Start of Block

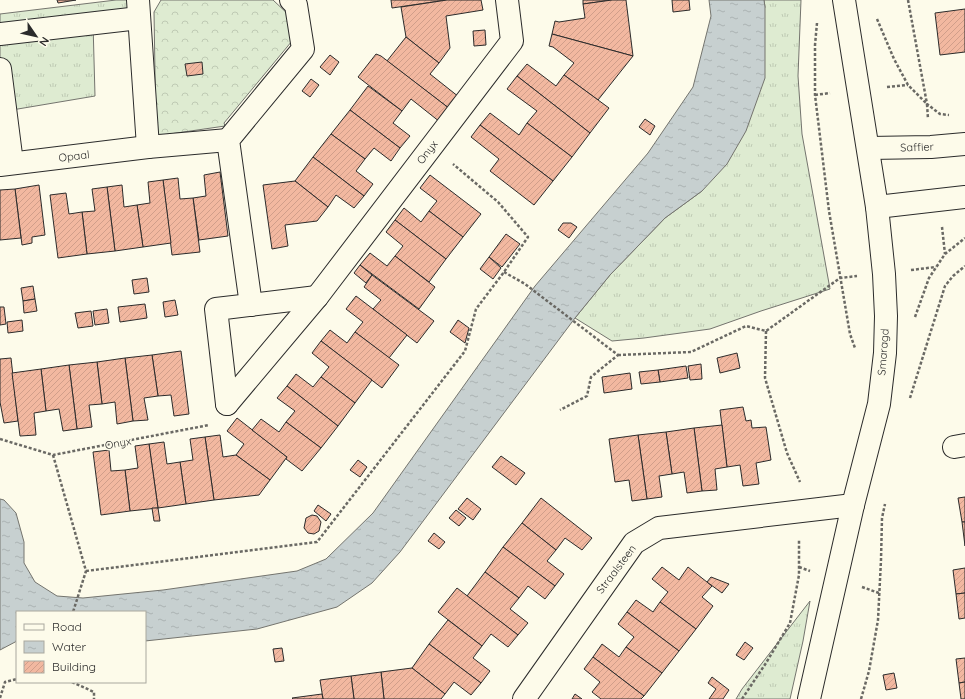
<svg xmlns="http://www.w3.org/2000/svg" width="965" height="699" font-family="Quicksand,sans-serif">
<style>
.grass{fill:url(#grass-tufts);stroke:#74746e}
.forest{fill:url(#forest-crowns);stroke:#74746e}
.water{fill:url(#water-ripples);stroke:#74746e}
.building{fill:url(#building-hatch);stroke:#2b2b2b}
.lines{fill:none;stroke-linecap:round;stroke-linejoin:round}
.street-casing{stroke:#2b2b2b;stroke-width:24}
.secondary-casing{stroke:#2b2b2b;stroke-width:24}
.path{stroke:#6a6964;stroke-width:2.5;stroke-dasharray:3 2;stroke-linecap:butt}
.street{stroke:#fdfbea;stroke-width:22}
.secondary{stroke:#fdfbea;stroke-width:22}
.labels{text-anchor:middle;stroke-width:3;stroke-linejoin:round;paint-order:stroke}
.street-label{font-size:11px;fill:#2b2b2b;stroke:#fdfbea}
</style>
<defs>
<pattern id="grass-tufts" width="24" height="20" patternUnits="userSpaceOnUse"><rect width="24" height="20" fill="#deebd1"/><path d="M3 7l-1-3M5 7V3M7 7l1-3M15 17l-1-3M17 17v-4M19 17l1-3" fill="none" stroke="#bfcab4"/></pattern>
<pattern id="forest-crowns" width="20" height="18" patternUnits="userSpaceOnUse"><rect width="20" height="18" fill="#deebd1"/><path d="M2 6a3 3 0 1 1 6 0M12 15a3 3 0 1 1 6 0" fill="none" stroke="#bfcab4"/></pattern>
<pattern id="water-ripples" width="26" height="14" patternUnits="userSpaceOnUse"><rect width="26" height="14" fill="#c7d0d0"/><path d="M2 4q2-2 4 0t4 0M15 11q2-2 4 0t4 0" fill="none" stroke="#abb3b3"/></pattern>
<pattern id="building-hatch" width="6" height="6" patternUnits="userSpaceOnUse"><rect width="6" height="6" fill="#f2b8a0"/><path d="M-1 1l2-2M0 6l6-6M5 7l2-2" fill="none" stroke="#d09e8a"/></pattern>
</defs>
<rect width="100%" height="100%" fill="#fdfbea"/>
<g class="grass">
<path d="M 116,0 L 131,0 L 139,18 L 93,23 L 95,96 L 0,112 L 0,14 Z"/>
<path d="M 764,0 L 801,0 L 798,76 L 802,134 L 830,289 L 761,311 L 710,329 L 644,338 L 612,341 L 575,318 L 610,275 L 665,218 L 702,191 L 765,7 Z"/>
<path d="M 810,601 L 803,641 L 790,699 L 736,699 L 742,689 Z"/>
</g>
<path class="forest" d="M 161,0 L 273,0 L 290,16 L 297,35 L 224,123 L 225,126 L 156,136 L 154,12 Z"/>
<path class="water" d="M 709,0 L 764,0 L 765,7 L 765,78 L 746,131 L 727,164 L 702,191 L 665,218 L 610,275 L 575,318 L 400,552 L 372,583 L 337,607 L 257,629 L 145,641 L 145,612 L 17,612 L 17,641 L 0,650 L 0,499 L 4,500 L 16,513 L 24,542 L 24,563 L 35,582 L 57,596 L 83,598 L 163,590 L 297,571 L 326,559 L 373,513 L 535,286 L 648,153 L 693,87 L 711,16 Z"/>
<g class="building">
<path d="M 57,0 L 76,0 L 58,3 Z"/>
<path d="M 391,0 L 447,0 L 392,8 Z"/>
<path d="M 447,0 L 481,0 L 483,10 L 446,16 L 450,48 L 439,63 L 406,37 L 401,7 Z"/>
<path d="M 583,0 L 612,0 L 583,4 Z"/>
<path d="M 612,0 L 626,0 L 633,56 L 552,34 L 555,21 L 559,22 L 585,18 L 583,4 Z"/>
<path d="M 672,0 L 689,0 L 690,10 L 673,12 Z"/>
<path d="M 965,9 L 965,52 L 940,55 L 935,13 Z"/>
<path d="M 485,30 L 486,45 L 474,46 L 473,31 Z"/>
<path d="M 552,34 L 633,56 L 598,100 L 564,75 L 574,63 L 553,47 L 549,46 Z"/>
<path d="M 406,37 L 439,63 L 430,74 L 459,97 L 450,109 L 387,61 Z"/>
<path d="M 376,54 L 381,56 L 450,109 L 440,122 L 411,99 L 402,111 L 358,77 Z"/>
<path d="M 330,55 L 339,62 L 330,75 L 320,67 Z"/>
<path d="M 202,62 L 203,74 L 187,76 L 185,64 Z"/>
<path d="M 527,64 L 556,86 L 564,75 L 609,108 L 590,133 L 517,76 Z"/>
<path d="M 517,76 L 590,133 L 572,157 L 527,123 L 537,111 L 507,89 Z"/>
<path d="M 311,79 L 319,85 L 310,97 L 302,91 Z"/>
<path d="M 368,86 L 402,111 L 393,123 L 410,136 L 400,148 L 350,110 Z"/>
<path d="M 350,110 L 400,148 L 391,161 L 374,148 L 365,159 L 331,134 Z"/>
<path d="M 490,113 L 519,135 L 527,123 L 572,157 L 553,181 L 480,125 Z"/>
<path d="M 645,119 L 655,126 L 650,135 L 639,127 Z"/>
<path d="M 480,125 L 553,181 L 534,205 L 490,171 L 499,159 L 471,137 Z"/>
<path d="M 331,134 L 365,159 L 356,171 L 373,184 L 364,196 L 313,157 Z"/>
<path d="M 313,157 L 364,196 L 354,208 L 336,195 L 328,207 L 295,181 Z"/>
<path d="M 220,172 L 228,236 L 199,240 L 193,198 L 206,196 L 204,175 Z"/>
<path d="M 430,175 L 481,214 L 463,237 L 429,211 L 437,201 L 420,188 Z"/>
<path d="M 178,178 L 180,199 L 193,198 L 200,252 L 172,255 L 163,180 Z"/>
<path d="M 163,180 L 171,243 L 143,247 L 137,205 L 150,203 L 148,182 Z"/>
<path d="M 295,181 L 328,207 L 317,221 L 285,225 L 288,246 L 272,249 L 263,185 Z"/>
<path d="M 39,185 L 45,235 L 32,237 L 32,243 L 22,245 L 15,189 Z"/>
<path d="M 122,185 L 124,207 L 137,205 L 143,247 L 115,251 L 107,187 Z"/>
<path d="M 107,187 L 115,251 L 87,254 L 82,212 L 95,211 L 92,189 Z"/>
<path d="M 15,189 L 21,238 L 0,240 L 0,190 Z"/>
<path d="M 66,193 L 69,214 L 82,212 L 87,254 L 58,258 L 50,195 Z"/>
<path d="M 404,208 L 421,222 L 429,211 L 463,237 L 446,259 L 395,220 Z"/>
<path d="M 395,220 L 446,259 L 429,282 L 395,256 L 403,246 L 386,232 Z"/>
<path d="M 563,223 L 571,223 L 577,227 L 569,238 L 558,230 Z"/>
<path d="M 506,234 L 520,244 L 502,267 L 489,257 Z"/>
<path d="M 370,253 L 387,266 L 395,256 L 435,287 L 419,309 L 360,265 Z"/>
<path d="M 489,257 L 501,268 L 493,279 L 480,269 Z"/>
<path d="M 360,265 L 372,275 L 366,283 L 354,273 Z"/>
<path d="M 372,275 L 434,321 L 417,343 L 373,309 L 381,300 L 364,287 Z"/>
<path d="M 147,278 L 149,292 L 134,294 L 132,280 Z"/>
<path d="M 33,286 L 35,299 L 23,301 L 21,288 Z"/>
<path d="M 356,296 L 407,335 L 389,358 L 355,332 L 363,322 L 346,309 Z"/>
<path d="M 35,299 L 37,311 L 24,313 L 23,301 Z"/>
<path d="M 175,300 L 178,315 L 165,317 L 163,302 Z"/>
<path d="M 145,304 L 147,318 L 120,322 L 118,307 Z"/>
<path d="M 0,307 L 4,307 L 6,324 L 0,325 Z"/>
<path d="M 107,309 L 109,323 L 95,325 L 93,311 Z"/>
<path d="M 91,311 L 93,326 L 78,328 L 75,313 Z"/>
<path d="M 22,320 L 23,331 L 8,333 L 7,322 Z"/>
<path d="M 458,320 L 469,328 L 465,343 L 450,332 Z"/>
<path d="M 330,330 L 347,343 L 355,332 L 399,365 L 382,388 L 321,341 Z"/>
<path d="M 321,341 L 372,380 L 355,403 L 321,377 L 329,367 L 312,353 Z"/>
<path d="M 181,351 L 189,414 L 174,416 L 171,395 L 158,396 L 152,355 Z"/>
<path d="M 737,353 L 740,368 L 720,373 L 717,358 Z"/>
<path d="M 152,355 L 158,396 L 144,398 L 148,420 L 133,421 L 125,358 Z"/>
<path d="M 11,358 L 18,421 L 4,423 L 0,402 L 0,359 Z"/>
<path d="M 125,358 L 133,421 L 117,424 L 115,402 L 102,404 L 97,362 Z"/>
<path d="M 97,362 L 102,404 L 89,405 L 92,427 L 77,429 L 69,365 Z"/>
<path d="M 701,364 L 702,379 L 690,380 L 688,366 Z"/>
<path d="M 69,365 L 77,429 L 63,431 L 59,409 L 46,411 L 41,369 Z"/>
<path d="M 686,366 L 688,378 L 660,382 L 658,370 Z"/>
<path d="M 41,369 L 46,411 L 34,413 L 36,435 L 20,436 L 12,373 Z"/>
<path d="M 658,370 L 660,382 L 641,384 L 639,372 Z"/>
<path d="M 630,373 L 632,389 L 604,393 L 602,377 Z"/>
<path d="M 296,374 L 313,387 L 321,377 L 355,403 L 338,426 L 287,386 Z"/>
<path d="M 287,386 L 338,426 L 321,448 L 286,422 L 295,411 L 277,398 Z"/>
<path d="M 743,407 L 746,421 L 751,420 L 752,428 L 766,427 L 771,460 L 756,463 L 759,484 L 743,486 L 740,465 L 727,467 L 720,410 Z"/>
<path d="M 237,418 L 287,457 L 270,480 L 236,455 L 244,444 L 227,431 Z"/>
<path d="M 261,419 L 279,432 L 286,422 L 321,448 L 302,471 L 286,459 L 287,457 L 252,430 Z"/>
<path d="M 722,425 L 727,467 L 715,469 L 717,490 L 702,491 L 694,428 Z"/>
<path d="M 694,428 L 702,491 L 687,493 L 684,472 L 672,474 L 666,432 Z"/>
<path d="M 666,432 L 672,474 L 659,476 L 662,497 L 647,499 L 638,435 Z"/>
<path d="M 220,435 L 223,457 L 236,455 L 270,480 L 259,495 L 214,500 L 205,437 Z"/>
<path d="M 638,435 L 647,499 L 632,501 L 629,480 L 615,482 L 609,439 Z"/>
<path d="M 205,437 L 214,500 L 186,504 L 180,462 L 193,460 L 190,439 Z"/>
<path d="M 164,442 L 167,464 L 180,462 L 186,504 L 158,508 L 149,444 Z"/>
<path d="M 149,444 L 158,508 L 130,511 L 125,470 L 138,468 L 135,446 Z"/>
<path d="M 109,450 L 111,471 L 125,470 L 130,511 L 101,515 L 93,452 Z"/>
<path d="M 501,456 L 525,473 L 516,485 L 492,467 Z"/>
<path d="M 358,460 L 367,467 L 360,477 L 350,470 Z"/>
<path d="M 965,497 L 965,522 L 962,522 L 958,498 Z"/>
<path d="M 467,498 L 481,509 L 473,520 L 458,509 Z"/>
<path d="M 541,498 L 592,538 L 582,550 L 565,538 L 556,550 L 522,523 Z"/>
<path d="M 318,505 L 331,514 L 326,521 L 314,511 Z"/>
<path d="M 152,508 L 158,508 L 160,521 L 154,521 Z"/>
<path d="M 456,510 L 466,518 L 459,526 L 449,518 Z"/>
<path d="M 312,515 L 317,516 L 321,522 L 319,531 L 314,534 L 308,533 L 304,528 L 306,518 Z"/>
<path d="M 962,522 L 965,522 L 965,546 Z"/>
<path d="M 522,523 L 556,550 L 547,561 L 564,574 L 555,586 L 503,547 Z"/>
<path d="M 434,533 L 445,542 L 439,549 L 428,541 Z"/>
<path d="M 503,547 L 555,586 L 545,599 L 528,586 L 519,598 L 485,572 Z"/>
<path d="M 662,567 L 679,580 L 688,567 L 712,586 L 702,597 L 713,606 L 696,629 L 660,602 L 668,592 L 652,579 Z"/>
<path d="M 965,568 L 965,593 L 956,594 L 953,570 Z"/>
<path d="M 485,572 L 519,598 L 510,609 L 528,623 L 518,635 L 467,596 Z"/>
<path d="M 711,577 L 729,584 L 722,593 L 707,582 Z"/>
<path d="M 457,588 L 518,635 L 508,647 L 491,634 L 482,646 L 438,612 Z"/>
<path d="M 965,593 L 965,618 L 959,619 L 956,594 Z"/>
<path d="M 636,600 L 653,612 L 660,602 L 696,629 L 679,651 L 627,612 Z"/>
<path d="M 627,612 L 679,651 L 662,673 L 626,647 L 634,637 L 618,624 Z"/>
<path d="M 448,620 L 482,646 L 473,658 L 490,671 L 481,683 L 429,644 Z"/>
<path d="M 745,642 L 753,648 L 744,660 L 736,655 Z"/>
<path d="M 429,644 L 481,683 L 471,695 L 454,682 L 445,694 L 412,668 Z"/>
<path d="M 602,644 L 619,657 L 626,647 L 662,673 L 644,696 L 593,657 Z"/>
<path d="M 282,648 L 284,661 L 275,662 L 273,649 Z"/>
<path d="M 593,657 L 644,696 L 641,699 L 601,699 L 592,692 L 600,682 L 584,669 Z"/>
<path d="M 965,658 L 965,682 L 959,683 L 956,659 Z"/>
<path d="M 412,668 L 445,694 L 441,699 L 384,699 L 381,672 Z"/>
<path d="M 381,672 L 384,699 L 354,699 L 351,676 Z"/>
<path d="M 894,673 L 897,688 L 886,690 L 883,675 Z"/>
<path d="M 351,676 L 354,699 L 323,699 L 320,680 Z"/>
<path d="M 712,677 L 729,690 L 723,699 L 709,699 L 716,689 L 708,683 Z"/>
<path d="M 965,682 L 965,699 L 961,699 L 959,683 Z"/>
<path d="M 322,694 L 323,699 L 293,699 L 292,698 Z"/>
<path d="M 575,694 L 582,699 L 572,699 Z"/>
</g>
<g class="lines">
<g class="street-casing">
<g id="street">
<path d="M 138,0 L 148,147 L 228,140"/>
<path d="M 0,34 L 139,18"/>
<path d="M 0,69 L 12,163"/>
<path d="M 0,165 L 148,147"/>
<path d="M 251,305 L 228,140 L 303,49 L 296,5 L 291,0"/>
<path d="M 227,404 L 317,297 L 512,41 L 507,0"/>
<path d="M 227,404 L 216,309 L 317,297"/>
<path d="M 954,447 L 965,445"/>
<path d="M 524,699 L 634,543 L 659,528 L 853,505"/>
</g>
</g>
<g class="secondary-casing">
<g id="secondary">
<path d="M 869,148 L 931,147 L 965,144"/>
<path d="M 877,207 L 965,197"/>
<path d="M 809,699 L 853,505 L 879,404 L 885,353 L 886,316 L 884,274 L 877,207 L 844,0"/>
</g>
</g>
<g class="path">
<path d="M 908,0 L 927,104 L 940,114 L 949,115"/>
<path d="M 877,19 L 894,59 L 908,85 L 927,104 L 928,119"/>
<path d="M 817,23 L 815,45 L 815,95 L 829,211 L 850,334 L 855,348"/>
<path d="M 887,87 L 908,85"/>
<path d="M 815,95 L 830,93"/>
<path d="M 942,227 L 945,254"/>
<path d="M 911,270 L 936,267"/>
<path d="M 504,272 L 525,284 L 618,355 L 591,377 L 587,396 L 560,410"/>
<path d="M 915,317 L 929,278 L 945,254 L 965,238"/>
<path d="M 766,331 L 765,378 L 787,453 L 800,482"/>
<path d="M 618,355 L 691,352 L 746,326 L 766,331 L 840,278 L 857,276"/>
<path d="M 910,398 L 945,286 L 953,276 L 965,266"/>
<path d="M 0,439 L 53,455 L 209,425"/>
<path d="M 53,455 L 86,571 L 73,612"/>
<path d="M 799,567 L 810,571"/>
<path d="M 86,571 L 317,542 L 465,351 L 476,309 L 504,272 L 528,237 L 498,202 L 453,164"/>
<path d="M 862,587 L 879,593"/>
<path d="M 72,682 L 94,692 L 94,699"/>
<path d="M 0,698 L 5,682 L 17,679"/>
<path d="M 742,699 L 766,663 L 790,623 L 799,575 L 799,540"/>
<path d="M 861,699 L 869,671 L 878,620 L 881,560 L 882,518 L 885,504"/>
</g>
<use href="#street" class="street"/>
<use href="#secondary" class="secondary"/>
</g>
<g class="labels">
<g class="street-label">
<text transform="translate(917 147) rotate(-2)" y="4">Saffier</text>
<text transform="translate(427 152) rotate(-53)" y="4">Onyx</text>
<text transform="translate(74 156) rotate(-7)" y="4">Opaal</text>
<text transform="translate(883 352) rotate(-86)" y="4">Smaragd</text>
<text transform="translate(118 443) rotate(-11)" y="4">Onyx</text>
<text transform="translate(616 569) rotate(-53)" y="4">Straalsteen</text>
</g>
</g>
<rect x="16" y="611" width="130" height="72" fill="#fdfbea" stroke="#a9a89e"/>
<rect x="24" y="624" width="20" height="6" fill="#fdfbea" stroke="#a9a89e"/>
<text x="52" y="631" font-size="12" fill="#2b2b2b">Road</text>
<rect x="24" y="641" width="20" height="12" fill="url(#water-ripples)" stroke="#a9a89e"/>
<text x="52" y="651" font-size="12" fill="#2b2b2b">Water</text>
<rect x="24" y="661" width="20" height="12" fill="url(#building-hatch)" stroke="#a9a89e"/>
<text x="52" y="671" font-size="12" fill="#2b2b2b">Building</text>
<g transform="translate(36 36) rotate(124)" stroke="#fdfbea" stroke-width="3" paint-order="stroke">
<path d="M0-3L7 15L0 10L-7 15Z" fill="#2b2b2b"/>
<text y="-6" font-size="11" font-weight="bold" text-anchor="middle" fill="#2b2b2b">N</text>
</g>
</svg>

End of Block

| Task description |
What you return must be the lines above that run from the line with "107,187 L 115,251" to the line with "404,208 L 421,222", inclusive, each copied exactly.

| Exercise output |
<path d="M 107,187 L 115,251 L 87,254 L 82,212 L 95,211 L 92,189 Z"/>
<path d="M 15,189 L 21,238 L 0,240 L 0,190 Z"/>
<path d="M 66,193 L 69,214 L 82,212 L 87,254 L 58,258 L 50,195 Z"/>
<path d="M 404,208 L 421,222 L 429,211 L 463,237 L 446,259 L 395,220 Z"/>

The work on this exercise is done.